EXTRACT ▸
"""

Central Limit Theorem
A theorem stating that if we take sufficiently large randomly-selected samples from a population, the means of these samples will be normally distributed regardless of the shape of the underlying population. (Technically, the underlying population must have a finite variance.)
lagged variable
A type of independent variable often used in a regression analysis. When data are collected as a time series, a regression analysis is often performed by analyzing values of the dependent with independent variables from the same time period. However, if researchers hypothesize that there is a relationship between the dependent variable and values of an independent variable from a previous time period, may include a "lagged variable", that is, and independent variable based on data from a previous time period.
quantitative variable
A variable that can be counted and/or measured and takes on meaningful numerical values.

"""

Answer these questions from the statistics glossary:
(a) What must be true of the underlying population's variance for the Central Limit Theorem to apply?
(b) What type of variable is a lagged variable?
(c) What kind of values does a quantitative variable take on?
The data come from a source unrelated to the statistics glossary.

SOURCE MATERIAL ▸

"""

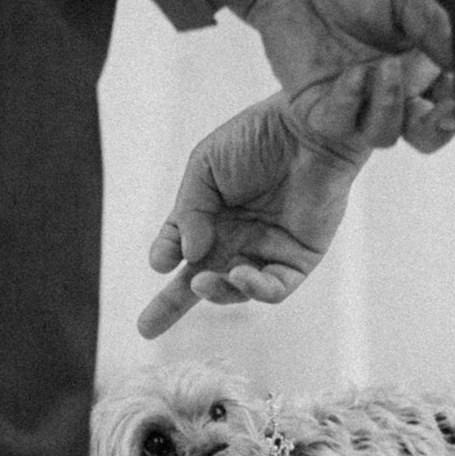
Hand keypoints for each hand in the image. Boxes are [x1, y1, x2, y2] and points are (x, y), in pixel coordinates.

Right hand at [138, 59, 413, 338]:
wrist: (309, 127)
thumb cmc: (256, 138)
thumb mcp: (204, 167)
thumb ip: (189, 212)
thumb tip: (184, 259)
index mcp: (211, 215)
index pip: (180, 247)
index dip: (165, 255)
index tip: (159, 262)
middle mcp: (236, 238)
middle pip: (200, 282)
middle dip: (171, 306)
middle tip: (145, 328)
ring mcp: (266, 252)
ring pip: (236, 290)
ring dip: (217, 292)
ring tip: (201, 282)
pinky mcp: (298, 260)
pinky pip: (275, 289)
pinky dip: (255, 289)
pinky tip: (240, 274)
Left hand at [230, 0, 454, 153]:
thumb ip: (434, 26)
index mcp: (418, 70)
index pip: (446, 105)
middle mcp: (390, 94)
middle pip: (422, 135)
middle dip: (436, 129)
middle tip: (444, 111)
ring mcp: (356, 105)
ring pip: (383, 135)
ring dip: (390, 105)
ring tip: (386, 67)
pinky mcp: (319, 109)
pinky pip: (339, 123)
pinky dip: (350, 101)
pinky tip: (353, 73)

"""

TASK RESPONSE ▸
(a) It must be finite.
(b) An independent variable, often used in a regression analysis.
(c) Meaningful numerical values.